The story behind the craft at ASPEN WOODSHOP

In a society dominated by mass production, hand-crafted furniture stands out as a testament to artistry and quality. But shaping raw materials into functional works of art is no easy feat. Self-taught Bennett Ostroff uses wood and other organic materials to create unique pieces with timeless charm at his woodshop in Denver—and each project takes him anywhere from 20 to 80 hours. Now, more than seven years in business, his one-of-a-kind tables, desks, countertops and bookshelves can be found in homes throughout the state.

Ostroff is not a woodworker by plan. In fact, he stumbled upon the craft because he was looking to upgrade his wobbly IKEA table when he moved to his first Denver home in 2013. The $5,000 price tag for a farmhouse table wasn’t feasible on a young therapist’s budget, but he wanted a statement piece to complement his home’s Victorian architecture and 1890s exposed brick. 

“By this point in my life, I wasn’t the least bit handy, and I had certainly never built anything with my hands,” Ostroff says. He thought there was no chance he could make a similar one himself. Or could he?

Little did Ostroff know his mission to build a farmhouse table launched what would later be his full-time career. Today, Aspen Woodshop is a one-man shop that focuses on every aspect of the creative process—from concept and design to assembly and finish. Plus, sustainability is key to his business; Ostroff chooses locally harvested and/or milled wood as much as possible.

“I believe that I was destined for this work—that I tapped into a dormant potential,”
he says.

After acquiring essential tools and converting his garage into a makeshift woodshop, Ostroff spent a month crafting his dream table. The final product was so impressive that even
his grandmother didn’t believe he made it from scratch.

He realized he could probably make another table to sell on Craigslist and use the profit to cover the cost of his new tools. When that worked, he made another and then another. Inquiries began flooding in for different styles and types of wood.

“I turned nothing down,” Ostroff says. “Each new project required research and trial and error. Many mess-ups became firewood. But in the end, I always figured it out. With each piece came more knowledge and more photos for my Craigslist listing. Most important, I was thoroughly enjoying it.”

Slowly, Ostroff cut back his therapy practice and added more orders to the whiteboard hanging in his shop. Dining tables, desks, coffee tables, bookshelves, countertops, even a spoon rack. He refined his craft to include live-edge pieces, which he specializes in today.
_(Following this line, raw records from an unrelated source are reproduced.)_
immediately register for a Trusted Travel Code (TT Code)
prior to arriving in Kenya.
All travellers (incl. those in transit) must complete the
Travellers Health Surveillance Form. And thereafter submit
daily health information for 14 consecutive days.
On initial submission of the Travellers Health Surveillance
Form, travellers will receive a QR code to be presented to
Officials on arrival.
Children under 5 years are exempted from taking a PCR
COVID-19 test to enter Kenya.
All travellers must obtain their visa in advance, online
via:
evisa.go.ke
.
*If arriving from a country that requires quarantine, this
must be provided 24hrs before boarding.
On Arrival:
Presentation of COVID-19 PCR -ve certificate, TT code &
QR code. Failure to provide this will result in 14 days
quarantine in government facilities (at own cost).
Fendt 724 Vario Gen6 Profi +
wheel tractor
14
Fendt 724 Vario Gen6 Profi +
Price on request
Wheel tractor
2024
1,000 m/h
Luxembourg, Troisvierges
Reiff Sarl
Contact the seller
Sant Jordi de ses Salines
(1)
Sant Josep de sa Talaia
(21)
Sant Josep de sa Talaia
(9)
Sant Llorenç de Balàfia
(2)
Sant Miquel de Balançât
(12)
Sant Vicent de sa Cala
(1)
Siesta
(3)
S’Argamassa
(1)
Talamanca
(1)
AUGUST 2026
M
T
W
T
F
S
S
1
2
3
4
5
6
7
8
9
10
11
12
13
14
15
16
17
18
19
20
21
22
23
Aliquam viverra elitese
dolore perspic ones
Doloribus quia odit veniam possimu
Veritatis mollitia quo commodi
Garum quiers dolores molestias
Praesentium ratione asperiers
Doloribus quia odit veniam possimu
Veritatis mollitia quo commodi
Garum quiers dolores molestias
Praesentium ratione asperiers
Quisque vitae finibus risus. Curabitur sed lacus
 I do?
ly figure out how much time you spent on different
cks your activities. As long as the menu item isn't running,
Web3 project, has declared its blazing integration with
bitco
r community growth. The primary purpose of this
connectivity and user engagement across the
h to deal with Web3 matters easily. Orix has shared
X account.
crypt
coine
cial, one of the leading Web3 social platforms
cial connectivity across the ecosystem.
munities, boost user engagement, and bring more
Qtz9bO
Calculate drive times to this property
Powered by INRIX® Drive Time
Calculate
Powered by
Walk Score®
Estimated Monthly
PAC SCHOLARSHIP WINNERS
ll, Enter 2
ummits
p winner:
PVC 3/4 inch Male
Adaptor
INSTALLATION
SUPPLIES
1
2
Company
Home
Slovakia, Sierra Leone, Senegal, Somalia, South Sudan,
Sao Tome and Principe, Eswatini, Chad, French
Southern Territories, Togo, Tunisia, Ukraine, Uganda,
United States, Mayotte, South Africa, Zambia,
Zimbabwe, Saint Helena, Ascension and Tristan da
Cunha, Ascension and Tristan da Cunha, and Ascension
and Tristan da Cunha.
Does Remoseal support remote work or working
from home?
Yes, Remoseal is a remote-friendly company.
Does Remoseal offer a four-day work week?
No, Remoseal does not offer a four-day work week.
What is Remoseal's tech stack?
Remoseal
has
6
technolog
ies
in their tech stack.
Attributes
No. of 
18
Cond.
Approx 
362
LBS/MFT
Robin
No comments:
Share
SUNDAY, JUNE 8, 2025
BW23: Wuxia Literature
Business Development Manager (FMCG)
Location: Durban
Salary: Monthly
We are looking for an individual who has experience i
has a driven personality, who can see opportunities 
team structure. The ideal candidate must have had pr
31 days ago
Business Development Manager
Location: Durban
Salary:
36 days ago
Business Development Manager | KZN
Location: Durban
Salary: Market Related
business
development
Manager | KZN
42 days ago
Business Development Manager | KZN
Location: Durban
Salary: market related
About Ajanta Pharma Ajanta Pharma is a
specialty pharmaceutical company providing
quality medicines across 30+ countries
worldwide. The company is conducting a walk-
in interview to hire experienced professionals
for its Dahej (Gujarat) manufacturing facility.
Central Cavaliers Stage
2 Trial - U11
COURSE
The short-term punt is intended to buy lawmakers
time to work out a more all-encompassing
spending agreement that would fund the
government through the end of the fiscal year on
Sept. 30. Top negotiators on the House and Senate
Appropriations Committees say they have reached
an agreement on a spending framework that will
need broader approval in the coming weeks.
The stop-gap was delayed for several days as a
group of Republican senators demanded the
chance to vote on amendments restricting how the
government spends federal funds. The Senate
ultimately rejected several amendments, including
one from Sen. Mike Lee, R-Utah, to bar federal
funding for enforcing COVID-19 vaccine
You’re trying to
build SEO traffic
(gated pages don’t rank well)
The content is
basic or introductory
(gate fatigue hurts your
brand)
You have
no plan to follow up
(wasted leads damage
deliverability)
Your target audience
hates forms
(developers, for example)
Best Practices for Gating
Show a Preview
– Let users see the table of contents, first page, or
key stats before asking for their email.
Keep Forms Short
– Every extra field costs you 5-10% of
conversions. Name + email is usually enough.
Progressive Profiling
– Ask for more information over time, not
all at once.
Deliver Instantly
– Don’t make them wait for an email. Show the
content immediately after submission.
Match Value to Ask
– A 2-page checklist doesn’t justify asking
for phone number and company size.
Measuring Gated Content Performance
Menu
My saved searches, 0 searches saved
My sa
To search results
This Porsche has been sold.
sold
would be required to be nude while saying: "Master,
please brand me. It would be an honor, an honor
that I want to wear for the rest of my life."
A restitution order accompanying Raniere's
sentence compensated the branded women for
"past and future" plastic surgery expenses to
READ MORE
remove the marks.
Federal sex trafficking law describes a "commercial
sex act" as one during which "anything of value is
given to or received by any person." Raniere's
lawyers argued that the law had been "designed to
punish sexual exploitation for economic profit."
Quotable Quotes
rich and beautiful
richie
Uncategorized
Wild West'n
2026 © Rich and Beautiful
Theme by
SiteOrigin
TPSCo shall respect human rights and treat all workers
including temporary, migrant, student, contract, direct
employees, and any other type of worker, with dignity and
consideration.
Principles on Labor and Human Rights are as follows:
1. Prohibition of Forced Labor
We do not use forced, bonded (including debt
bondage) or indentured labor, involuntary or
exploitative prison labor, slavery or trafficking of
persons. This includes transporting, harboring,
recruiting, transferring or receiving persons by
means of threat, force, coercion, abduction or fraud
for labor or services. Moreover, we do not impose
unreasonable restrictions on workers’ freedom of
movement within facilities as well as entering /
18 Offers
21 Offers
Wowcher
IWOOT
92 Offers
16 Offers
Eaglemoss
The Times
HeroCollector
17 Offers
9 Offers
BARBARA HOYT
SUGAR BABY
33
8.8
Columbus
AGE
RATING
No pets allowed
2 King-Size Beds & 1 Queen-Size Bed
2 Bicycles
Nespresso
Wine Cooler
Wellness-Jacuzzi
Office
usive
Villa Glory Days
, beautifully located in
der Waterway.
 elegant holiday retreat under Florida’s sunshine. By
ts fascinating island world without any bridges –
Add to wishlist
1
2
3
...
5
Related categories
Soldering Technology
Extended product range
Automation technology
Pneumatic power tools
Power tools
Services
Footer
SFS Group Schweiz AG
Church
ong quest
Each natural slab is transformed into a highly individual piece of furniture while retaining the wood’s natural look and feel.

“It’s an unmistakable reminder that this came from a tree,” he explains. “I source my live-edge slabs from environmentally-friendly mills. Instead of clear-cutting forests, these mills recycle trees that were removed from yards or downed by storms.”

River tables are another core element of Aspen Woodshop’s offerings. This style continues to grow in popularity and features resin as the “river.” Ostroff says it’s a unique piece for the home but requires an immense amount of labor. 

“It’s an involved process requiring patience and expertise,” he says, “but done right, river tables can be real showpieces.”

Ostroff delivers larger pieces in his shop truck, a 1965 Ford pickup named “Loretta” after his grandmother, who, as Ostroff puts it, eventually came around to accept that her grandson was not making furniture from kits.

“While I’m not healing therapy patients full-time as originally planned, I like to think I’m bringing happiness into homes in an entirely different—yet still meaningful—way,” he says. “When I deliver a piece and see the joy on customers’ faces, it is deeply fulfilling for me. I consider it a lucky bonus that I’m able to support myself doing it.”